Congrats Justin! May your modship be long, and prosperous.


----------



## Justin (Oct 20, 2012)

Thanks everyone! Looking forward to helping out here even more than before.


----------



## JabuJabule (Oct 21, 2012)

I could have sworn you already were a mod...
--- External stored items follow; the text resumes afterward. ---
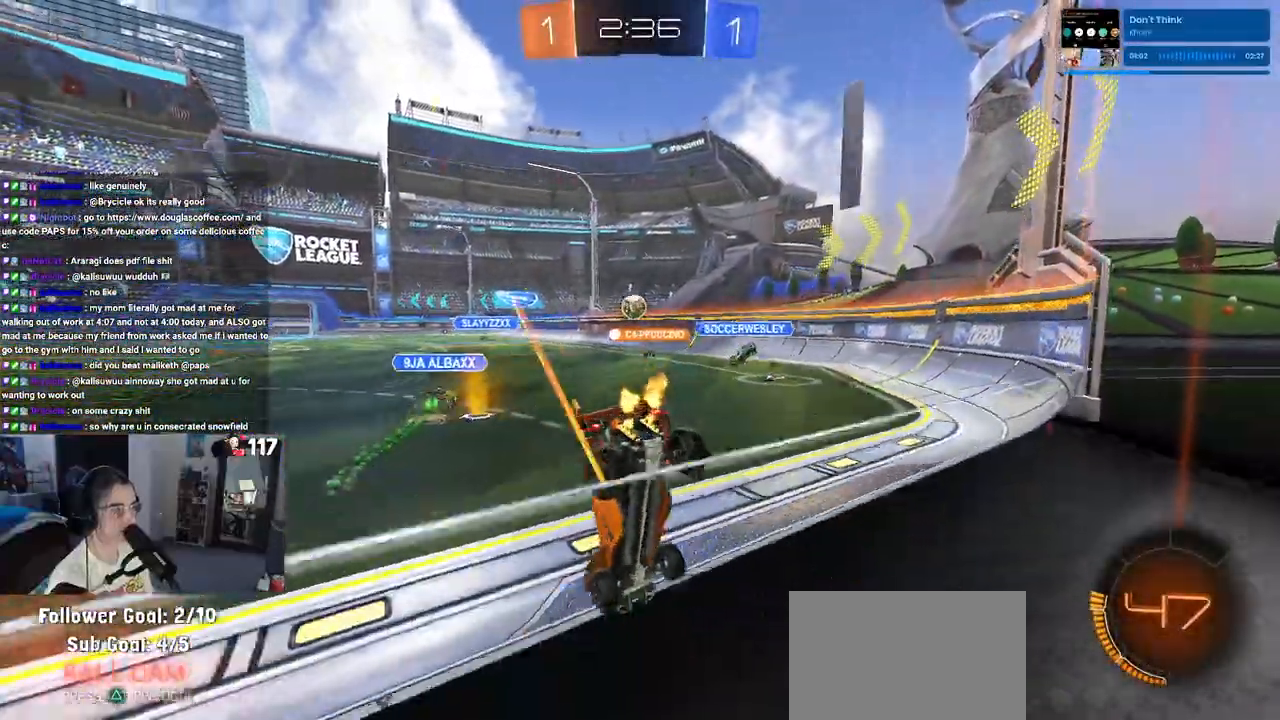
{"buttons": ["R2"], "left_stick": "right", "right_stick": "center", "events": [[33, "left_stick", "center"], [467, "left_stick", "right"]]}
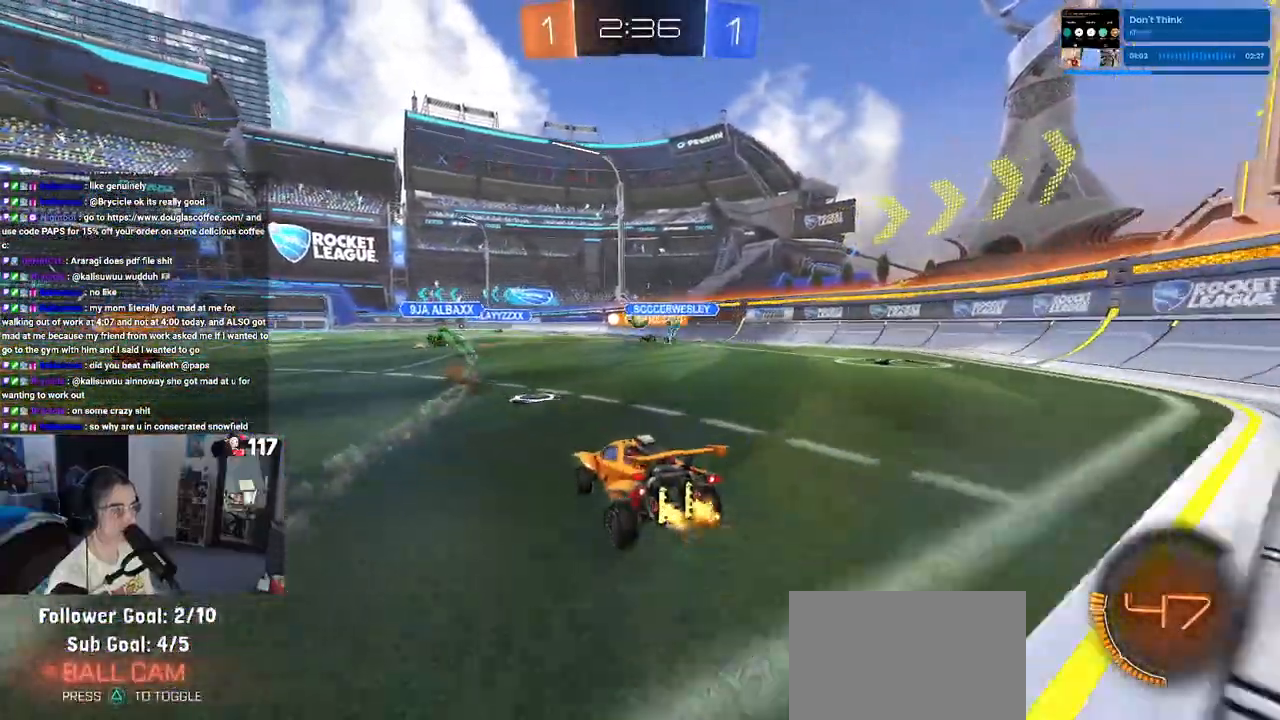
{"buttons": ["R2"], "left_stick": "left", "right_stick": "center", "events": [[150, "left_stick", "center"], [267, "left_stick", "left"]]}
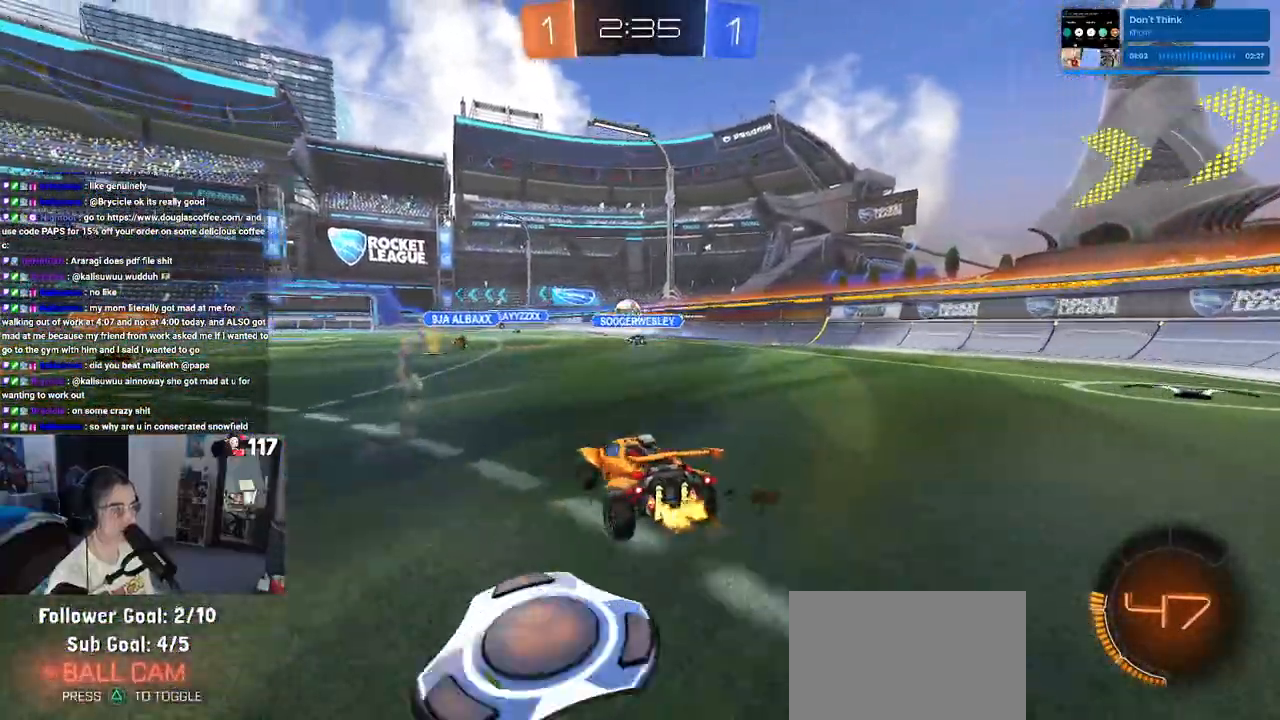
{"buttons": ["R2"], "left_stick": "right", "right_stick": "center", "events": [[167, "left_stick", "center"], [350, "left_stick", "right"]]}
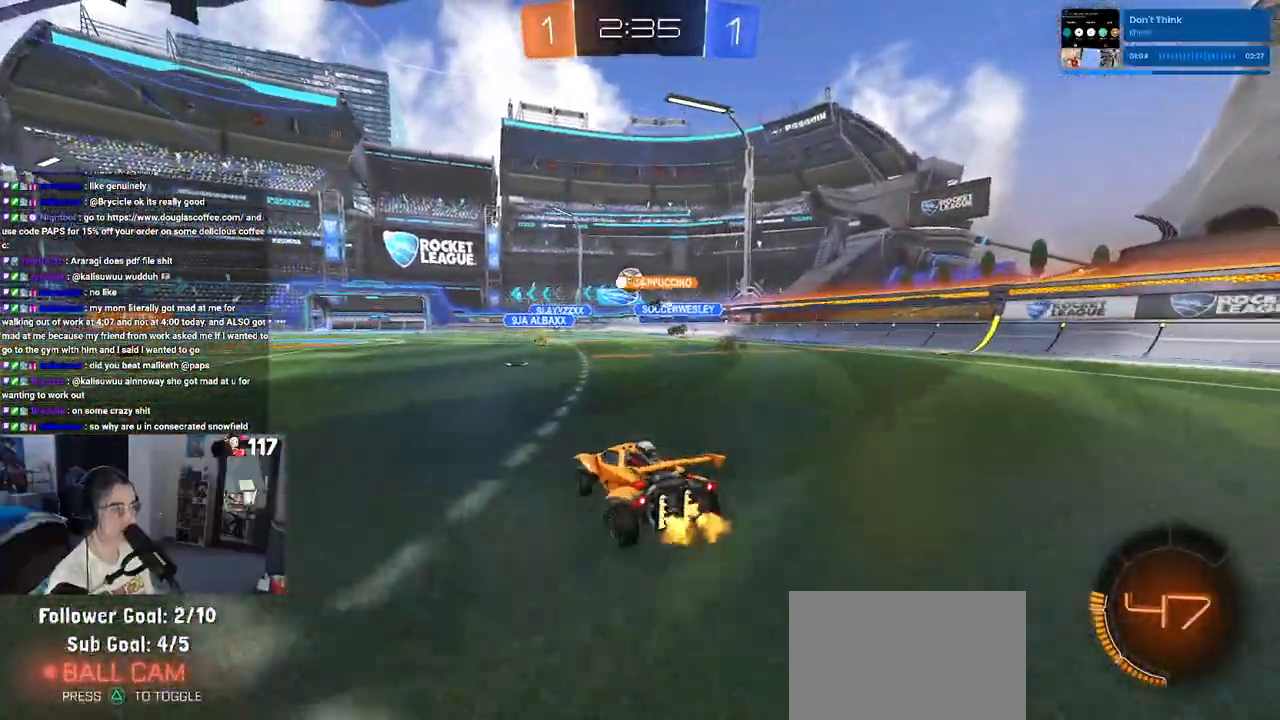
{"buttons": ["R2"], "left_stick": "left", "right_stick": "center", "events": [[33, "left_stick", "center"], [250, "left_stick", "right"], [383, "left_stick", "center"], [433, "left_stick", "left"]]}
Anyway! Congrats bud. Do well!


----------



## Caius (Oct 21, 2012)

Grats justin


----------



## Thunder (Oct 21, 2012)

Took long enough, congrats Jubs.


----------



## Rover AC (Oct 21, 2012)

Finally I get to say congratulations to Justin on his new role. Good job!


----------



## Keenan (Oct 21, 2012)

Hooray for Jubs! You deserve to be mod!


----------



## Celestefey (Oct 21, 2012)

Congratulations on becoming moderator!


----------



## Sporge27 (Oct 21, 2012)

Yes congrats.  Now get me a cup of coffee


----------



## Conor (Oct 21, 2012)

Congrats


----------



## JasonBurrows (Oct 21, 2012)

Congrats Justin!
I am sure you won't be feeling blue with this great new role.


----------



## Toeto (Oct 21, 2012)

Congrats!


----------



## Josh (Oct 22, 2012)

Congrats, By the way what was your old username again, I've forgotten :S


----------



## Lyssa (Oct 22, 2012)

Congratumalations Justin!!!


----------



## Bacon Boy (Oct 28, 2012)

Josh said:


> Congrats, By the way what was your old username again, I've forgotten :S


His original original name was Jubstan. Then he went by Jubs. (I think)

'Grats, mang!


----------



## Jake (Oct 28, 2012)

Josh said:


> Congrats, By the way what was your old username again, I've forgotten :S



wasn't it Jubs?


----------



## Justin (Oct 28, 2012)

My old names:

Justin125
RJWii2
Jubstan
Justin

I was never Jubs on the forums, only in the IRC.


----------



## Bacon Boy (Oct 28, 2012)

So I was right about Jubstan, then. I knew I was right!


----------